The day the story broke, he watched a news channel in bewilderment.

“First headline: Dettori fails drugs test. Second: Obama elected for second time as President of the United States. Third: war starts in Syria.”

He shakes his head, more ashamed of the idiocies of celebrity culture than of his own embarrassment. Having said which, there are no regrets as he looks back on the sudden inflation of his profile, 20 years ago.

“If my name is remembered, that day at Ascot will be the first thing it's remembered for,” he says. “For once we managed to get racing on the front pages for the right reasons. Usually it's doping scandals, gambling scandals. And, for me, it meant that I had the chance to do all those things I could never otherwise have done: the chat shows, Top of the Pops, Question of Sport.
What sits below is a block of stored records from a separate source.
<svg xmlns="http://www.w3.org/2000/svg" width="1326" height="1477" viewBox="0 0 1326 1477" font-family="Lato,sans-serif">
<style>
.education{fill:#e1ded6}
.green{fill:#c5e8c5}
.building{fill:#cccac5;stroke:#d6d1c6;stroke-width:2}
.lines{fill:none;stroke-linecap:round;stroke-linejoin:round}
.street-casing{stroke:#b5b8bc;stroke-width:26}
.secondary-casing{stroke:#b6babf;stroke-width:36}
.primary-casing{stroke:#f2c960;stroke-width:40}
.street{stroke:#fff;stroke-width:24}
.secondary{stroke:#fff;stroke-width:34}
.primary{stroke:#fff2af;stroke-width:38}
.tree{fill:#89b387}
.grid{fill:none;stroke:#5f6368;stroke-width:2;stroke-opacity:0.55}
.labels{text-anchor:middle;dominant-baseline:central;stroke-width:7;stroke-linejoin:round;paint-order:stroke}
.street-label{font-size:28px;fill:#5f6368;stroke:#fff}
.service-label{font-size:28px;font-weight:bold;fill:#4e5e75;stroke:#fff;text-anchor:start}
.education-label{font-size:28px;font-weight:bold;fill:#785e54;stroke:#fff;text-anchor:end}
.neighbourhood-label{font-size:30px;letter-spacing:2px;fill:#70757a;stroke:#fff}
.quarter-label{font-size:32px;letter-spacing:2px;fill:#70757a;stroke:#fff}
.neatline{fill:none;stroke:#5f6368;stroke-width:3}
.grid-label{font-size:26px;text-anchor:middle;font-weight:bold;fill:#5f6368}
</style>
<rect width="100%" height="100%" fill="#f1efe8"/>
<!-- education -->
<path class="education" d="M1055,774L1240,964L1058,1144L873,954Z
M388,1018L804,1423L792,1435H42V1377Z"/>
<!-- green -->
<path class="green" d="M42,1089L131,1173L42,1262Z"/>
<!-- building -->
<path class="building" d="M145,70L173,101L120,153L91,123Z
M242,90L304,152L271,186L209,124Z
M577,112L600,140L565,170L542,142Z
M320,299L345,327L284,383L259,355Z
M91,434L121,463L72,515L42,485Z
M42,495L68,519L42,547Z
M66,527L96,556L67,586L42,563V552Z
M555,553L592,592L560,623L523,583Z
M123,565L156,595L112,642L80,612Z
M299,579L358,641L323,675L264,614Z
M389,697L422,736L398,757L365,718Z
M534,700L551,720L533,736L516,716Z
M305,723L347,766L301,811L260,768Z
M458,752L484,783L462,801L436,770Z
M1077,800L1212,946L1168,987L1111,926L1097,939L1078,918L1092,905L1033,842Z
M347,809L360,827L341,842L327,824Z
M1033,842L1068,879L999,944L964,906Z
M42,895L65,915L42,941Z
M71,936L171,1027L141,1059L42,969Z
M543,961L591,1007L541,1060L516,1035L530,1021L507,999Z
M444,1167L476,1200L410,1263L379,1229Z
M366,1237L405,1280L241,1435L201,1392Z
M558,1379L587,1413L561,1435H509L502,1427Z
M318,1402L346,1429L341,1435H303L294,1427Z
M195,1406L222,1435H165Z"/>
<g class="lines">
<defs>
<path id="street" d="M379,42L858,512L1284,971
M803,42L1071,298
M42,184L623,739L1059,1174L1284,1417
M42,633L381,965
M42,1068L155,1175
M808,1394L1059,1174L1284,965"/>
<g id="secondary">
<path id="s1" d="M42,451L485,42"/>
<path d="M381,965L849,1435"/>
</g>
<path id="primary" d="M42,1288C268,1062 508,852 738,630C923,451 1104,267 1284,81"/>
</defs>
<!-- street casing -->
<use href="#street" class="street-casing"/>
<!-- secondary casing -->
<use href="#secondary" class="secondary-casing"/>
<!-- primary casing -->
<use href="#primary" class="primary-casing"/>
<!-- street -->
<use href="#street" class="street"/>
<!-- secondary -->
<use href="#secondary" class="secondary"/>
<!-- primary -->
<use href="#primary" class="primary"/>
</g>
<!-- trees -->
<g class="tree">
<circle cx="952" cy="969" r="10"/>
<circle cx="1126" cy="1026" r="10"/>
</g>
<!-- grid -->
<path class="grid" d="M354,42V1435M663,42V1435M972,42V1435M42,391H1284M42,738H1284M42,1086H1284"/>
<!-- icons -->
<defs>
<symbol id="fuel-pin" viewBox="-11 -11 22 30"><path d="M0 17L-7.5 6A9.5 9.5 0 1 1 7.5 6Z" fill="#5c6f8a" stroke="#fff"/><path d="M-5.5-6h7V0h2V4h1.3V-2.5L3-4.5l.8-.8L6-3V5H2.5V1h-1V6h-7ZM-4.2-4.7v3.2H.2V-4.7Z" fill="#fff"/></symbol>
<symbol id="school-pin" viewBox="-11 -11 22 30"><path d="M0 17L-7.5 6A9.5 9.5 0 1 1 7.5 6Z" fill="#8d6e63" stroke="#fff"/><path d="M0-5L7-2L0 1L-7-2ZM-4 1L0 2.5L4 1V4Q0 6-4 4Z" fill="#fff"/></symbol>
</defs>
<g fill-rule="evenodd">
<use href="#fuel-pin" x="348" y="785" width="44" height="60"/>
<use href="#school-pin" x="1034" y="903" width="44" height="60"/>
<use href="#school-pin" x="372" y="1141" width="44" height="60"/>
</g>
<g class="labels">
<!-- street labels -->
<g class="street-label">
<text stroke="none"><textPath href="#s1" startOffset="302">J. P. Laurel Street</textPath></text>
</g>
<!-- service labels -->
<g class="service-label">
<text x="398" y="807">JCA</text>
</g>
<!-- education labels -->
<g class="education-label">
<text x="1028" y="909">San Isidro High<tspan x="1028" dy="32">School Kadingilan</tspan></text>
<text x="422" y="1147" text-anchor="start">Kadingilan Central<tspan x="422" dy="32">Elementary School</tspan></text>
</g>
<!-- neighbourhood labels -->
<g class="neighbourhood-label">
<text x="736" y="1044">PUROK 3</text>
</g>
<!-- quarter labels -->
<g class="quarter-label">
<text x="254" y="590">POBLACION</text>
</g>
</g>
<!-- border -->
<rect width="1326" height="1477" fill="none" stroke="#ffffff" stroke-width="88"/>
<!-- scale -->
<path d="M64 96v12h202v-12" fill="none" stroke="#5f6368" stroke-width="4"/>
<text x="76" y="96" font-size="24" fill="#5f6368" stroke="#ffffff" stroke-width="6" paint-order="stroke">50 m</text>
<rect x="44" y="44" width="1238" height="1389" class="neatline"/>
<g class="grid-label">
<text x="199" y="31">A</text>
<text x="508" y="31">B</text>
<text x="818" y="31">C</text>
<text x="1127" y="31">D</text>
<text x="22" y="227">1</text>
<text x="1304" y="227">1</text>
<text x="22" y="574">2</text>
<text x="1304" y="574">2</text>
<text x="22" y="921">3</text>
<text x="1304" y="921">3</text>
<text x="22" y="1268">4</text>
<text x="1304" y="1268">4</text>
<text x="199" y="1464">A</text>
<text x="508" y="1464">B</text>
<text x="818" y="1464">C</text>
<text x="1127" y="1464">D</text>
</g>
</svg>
And I guess I was the first person in racing to do all that. It did change my life, but it's all been positive. And don't forget that on the day itself, there were people from all walks of life–young chaps, businessmen, housekeepers, taxi drivers–who made thousands and thousands of pounds. And I'm proud of that.”

Essentially, however, he is no more disposed to rake over the past than fret about the future. Though disappointed when Lady Aurelia burned herself up at Newmarket last weekend, he had become so immersed in her preparation–as Wesley Ward's trans-Atlantic “assistant”–that some have wondered whether he might one day fill that looming gap as a trainer.

“No,” he insists. “It was just that Wesley was kinda stuck, and it's a great honour to be riding one of the best 2-year-olds in the world. And she's a sweetheart. Usually you ride a horse for three minutes, but she's been my baby for three weeks. Even Golden Horn I only rode a couple of times a week and I've been riding her every day. But at the same time it's been nerve-wracking and I couldn't wait to get to Saturday. So while I'm sure I'd like to keep riding out when I retire, I don't think training will be for me. It's all right when you've got just one horse, and she's a champion 2-year-old. But I think when you have 80, and they're all handicappers, that might be a different ball game.

“Anyway, I'm enjoying this stage of my career probably more than any other. I'll go on as long as I can. And I will try to enjoy every day. When you're young, you think you'll ride forever. But now, with everything I've been through, I know to enjoy every little moment.”